**Try it**
When you restate the records, do so word for word and omit any picture they contain.

Scene change detection data:

--------

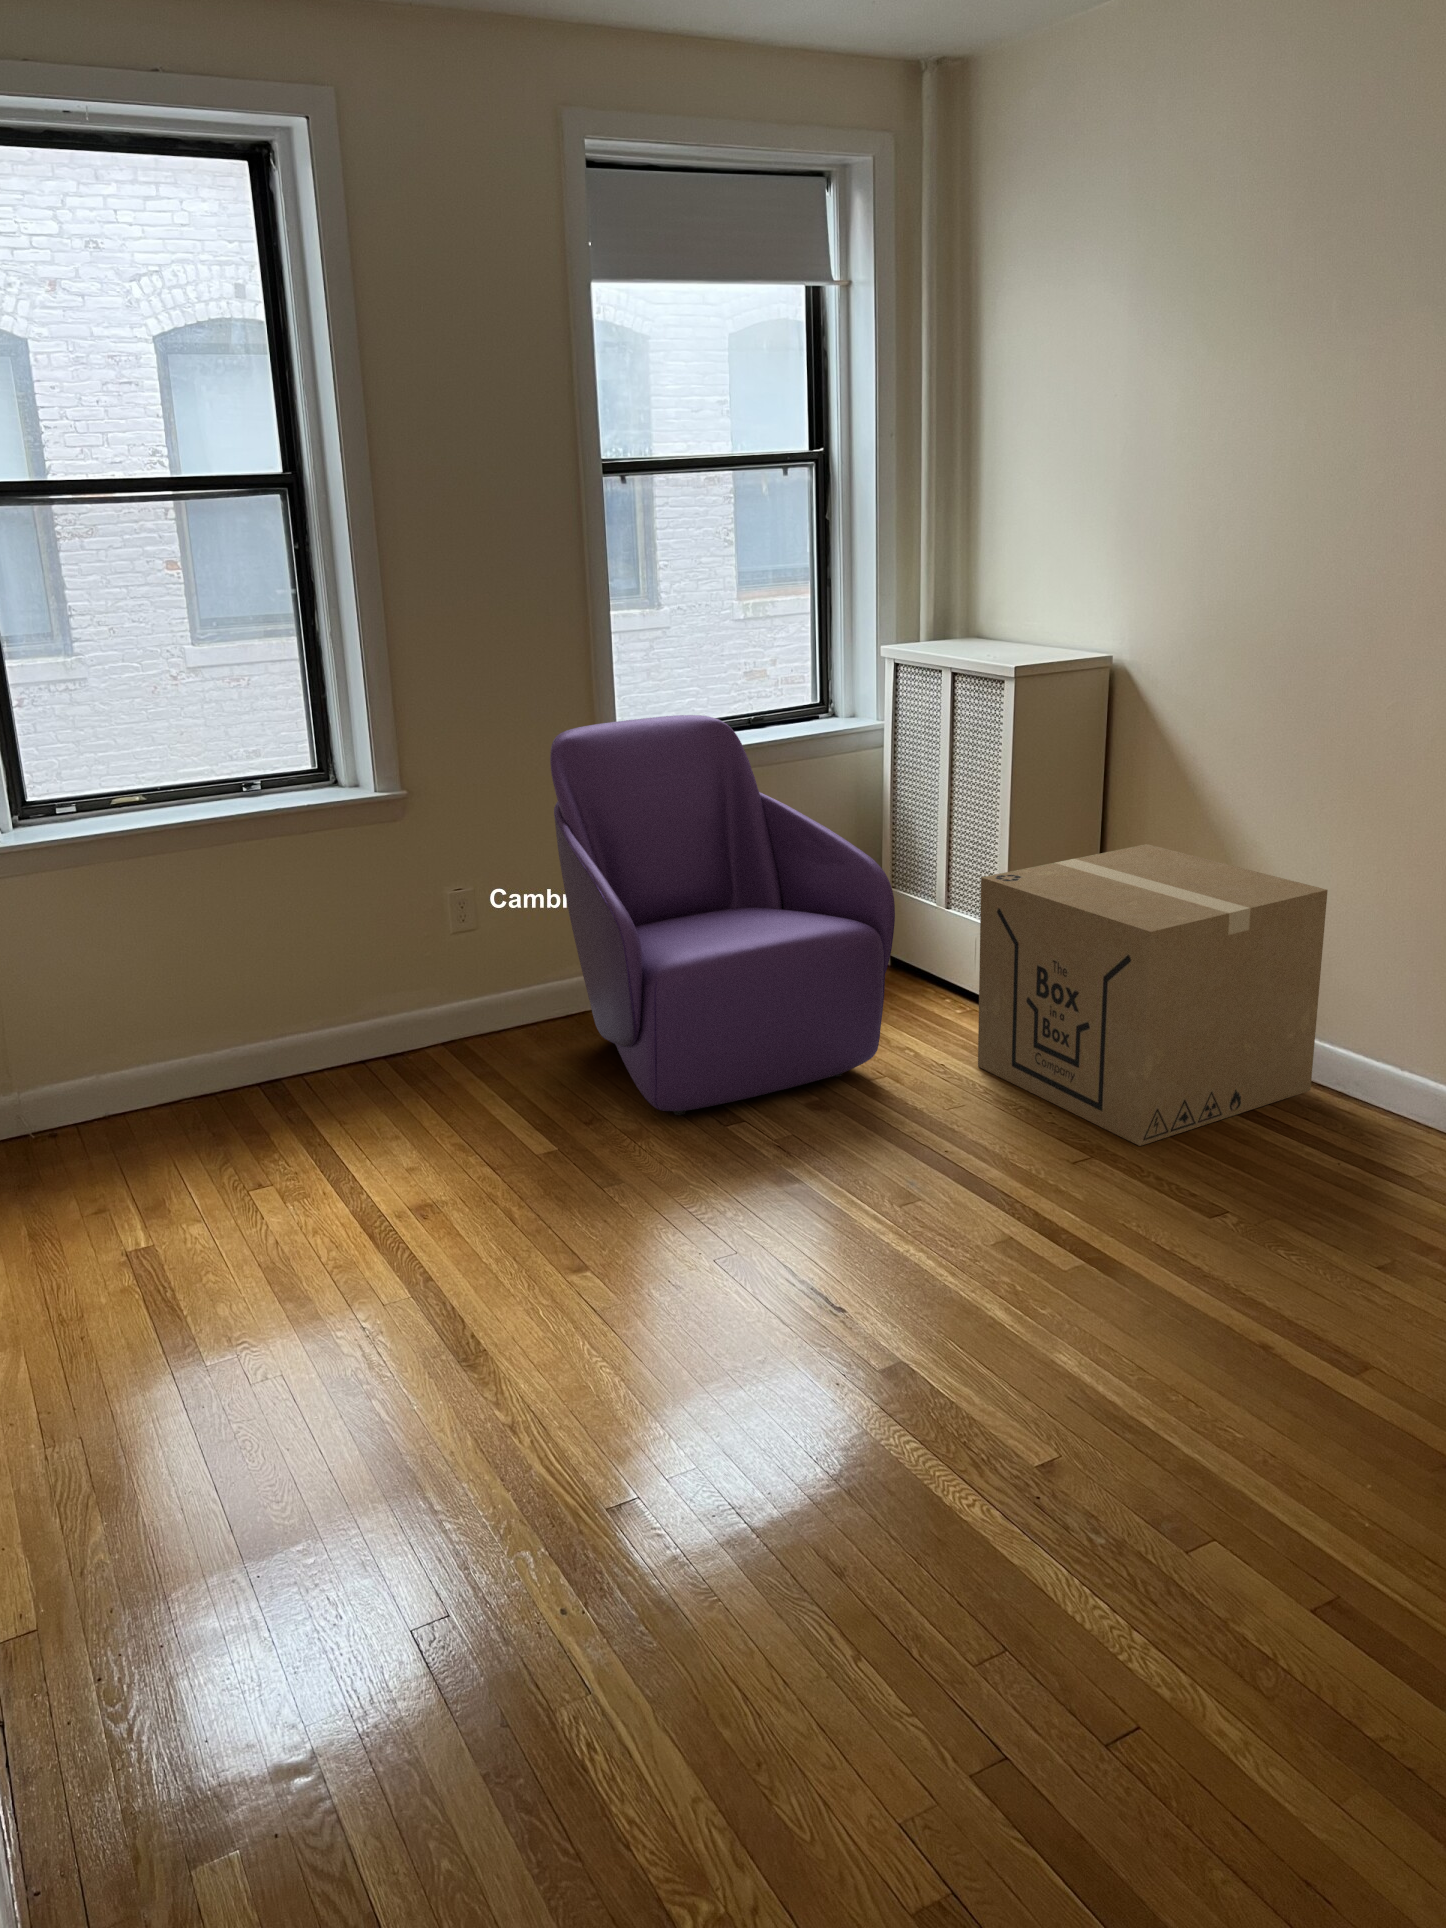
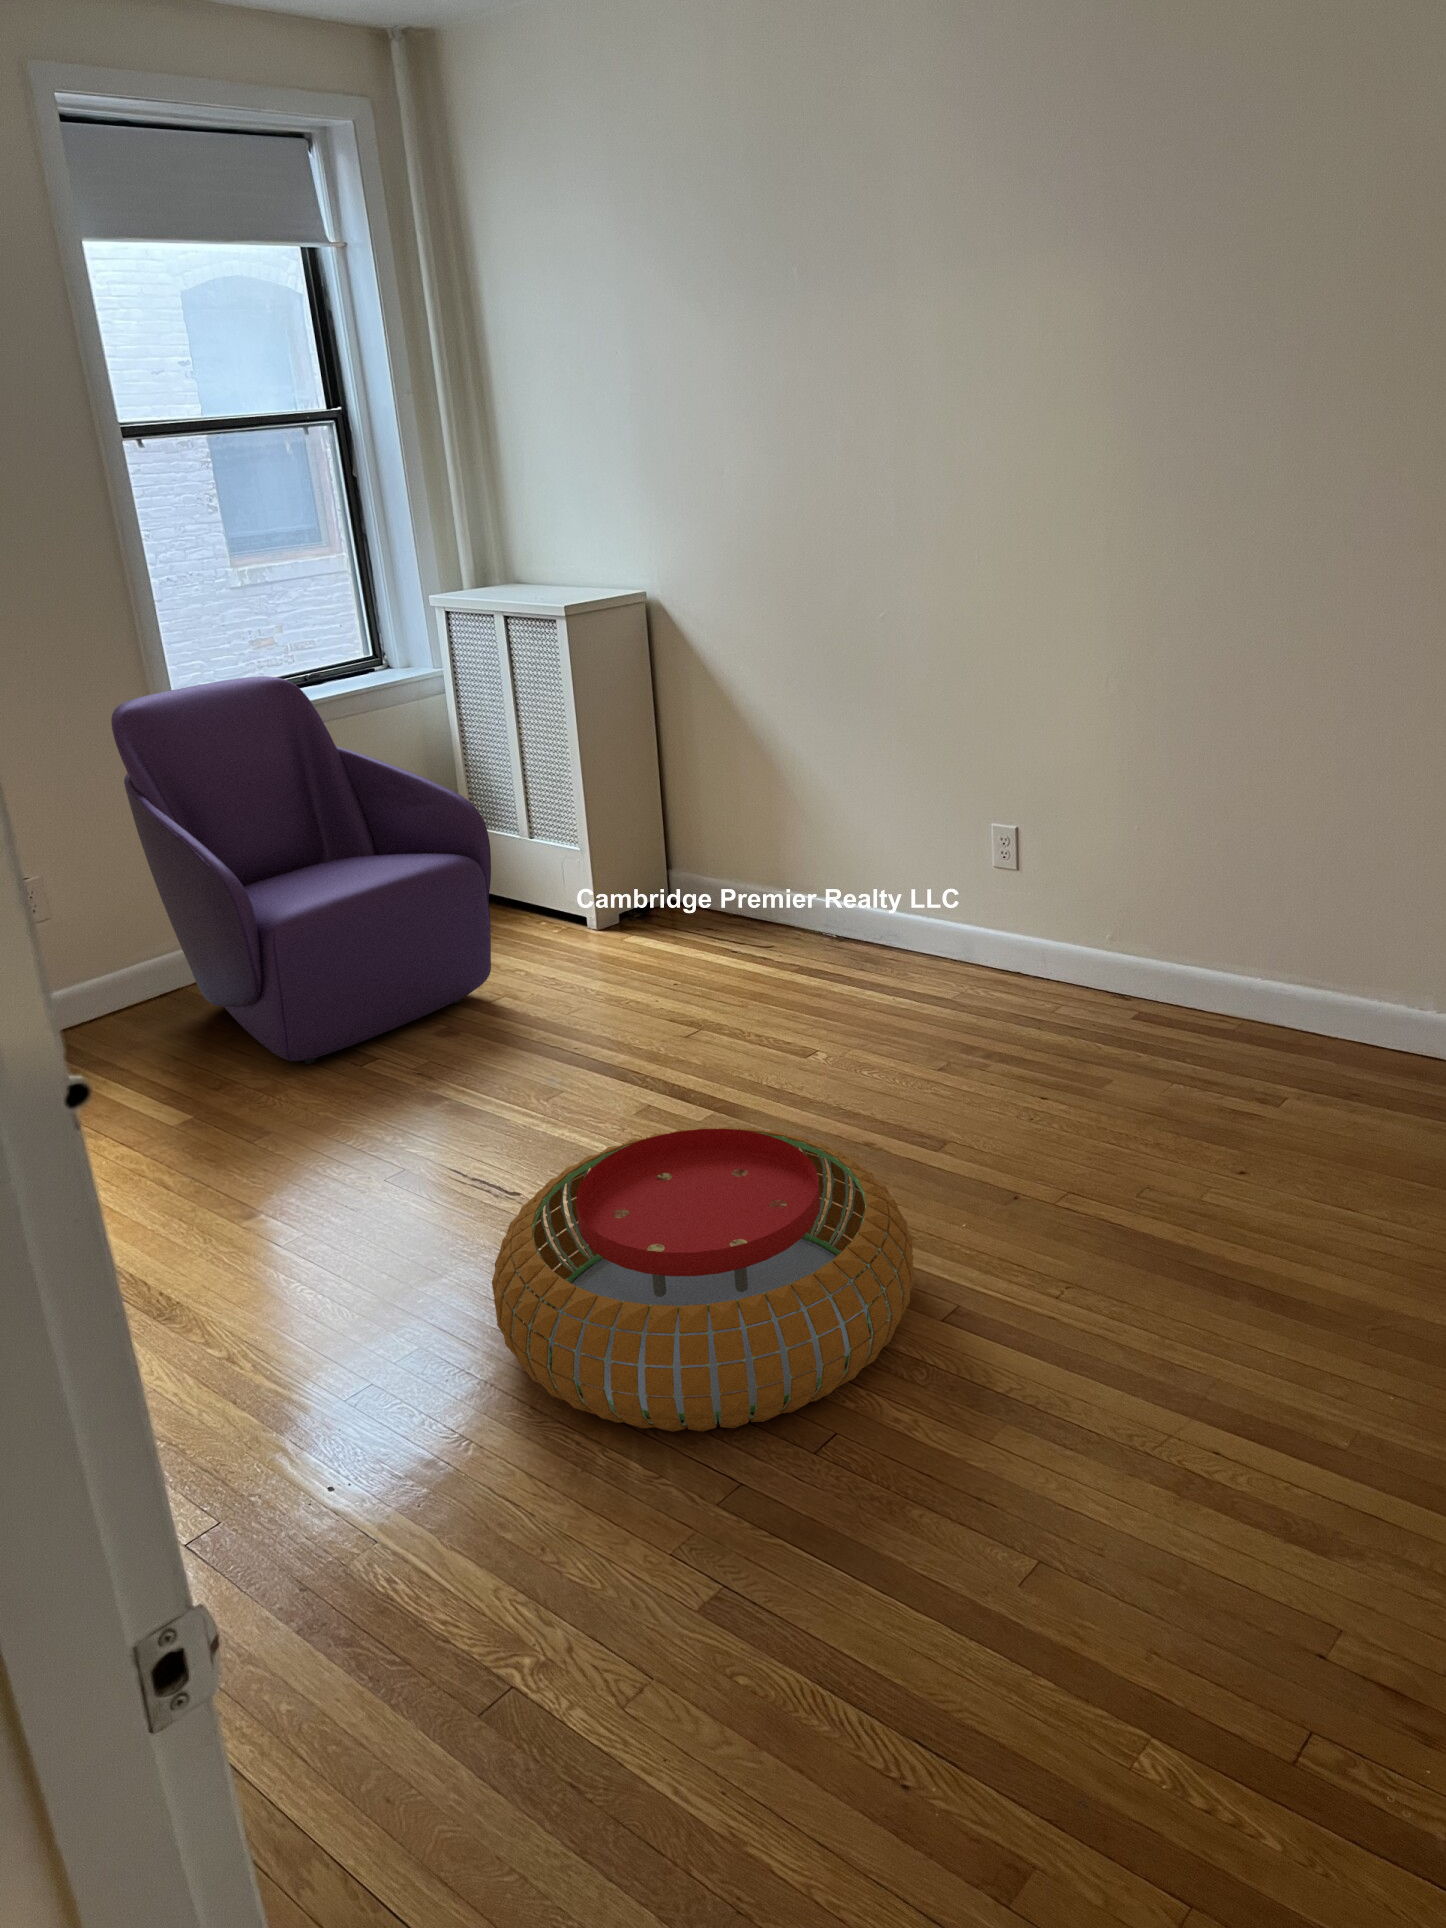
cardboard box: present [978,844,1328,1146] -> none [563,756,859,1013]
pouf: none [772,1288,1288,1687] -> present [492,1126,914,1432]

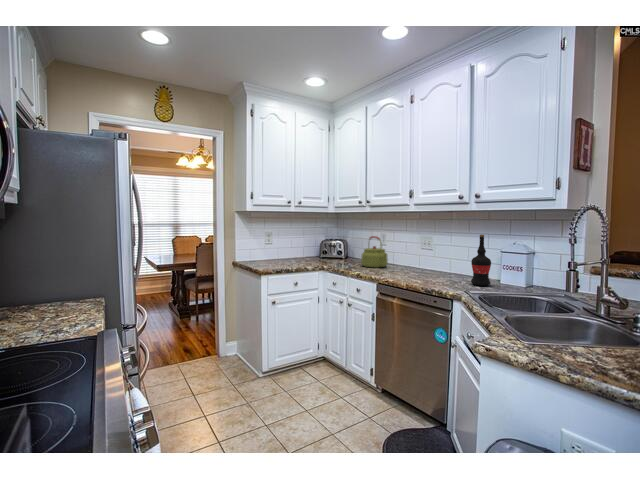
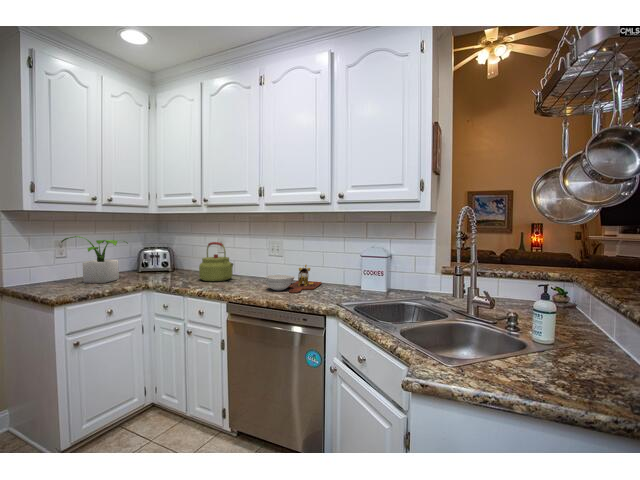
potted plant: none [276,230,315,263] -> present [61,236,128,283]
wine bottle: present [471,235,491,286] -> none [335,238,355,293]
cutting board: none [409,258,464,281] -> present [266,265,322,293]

--------

**Answer to this exercise**
cardboard box: present [978,844,1328,1146] -> none [563,756,859,1013]
pouf: none [772,1288,1288,1687] -> present [492,1126,914,1432]

potted plant: none [276,230,315,263] -> present [61,236,128,283]
wine bottle: present [471,235,491,286] -> none [335,238,355,293]
cutting board: none [409,258,464,281] -> present [266,265,322,293]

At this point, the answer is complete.